EXTRACT START

As regards the second question, the facts are these. The assessee and his brother, Trijugi Narain, formed a Hindu undivided family holding certain properties as such. There was a partition between the brothers and some of the properties fell to the share of the assessee. At the time, the assessees branch consisted merely of himself and his wife. There was no male issue. The income from these properties was included in the assessment of the assessee as an individual. The assessee contended that the income belonged to the Hindu undivided family and could not be treated as his individual income. This connection was rejected by the income-tax authorities, and the Appellate Tribunal held that the property, upon partition, was held by him as his separate or self-acquired property so long as he did not beget a male issue or adopt a son. The correctness of this conclusion is the subject of the second question referred to us. At one stage, during the course of arguments, Mr. Das disputed the fact that the property partitioned between the brothers was Hindu undivided family property, but it seems that this dispute was never raised before the Appellate Tribunal nor before the Income-tax Officer and the Appellate Assistant Commissioner. All three authorities have proceeded on the basis that what was divided between the brothers was Hindu undivided family property.

EXTRACT END

WORK TO BE COMPLETED: In the tax case extract, who made up the assessee's branch of the family at the time of the partition? The material after the tax case extract has no connection to it.

MATERIAL PROVIDED START

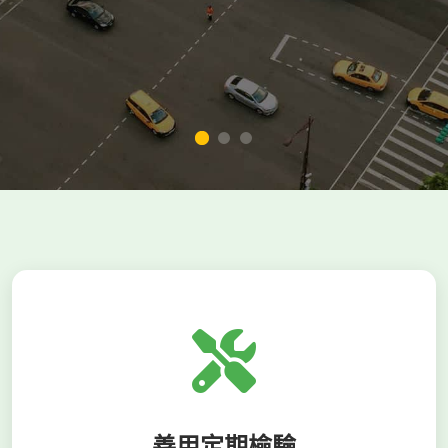
善用定期檢驗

MATERIAL PROVIDED END

WRITTEN SOLUTION: The assessee and his wife.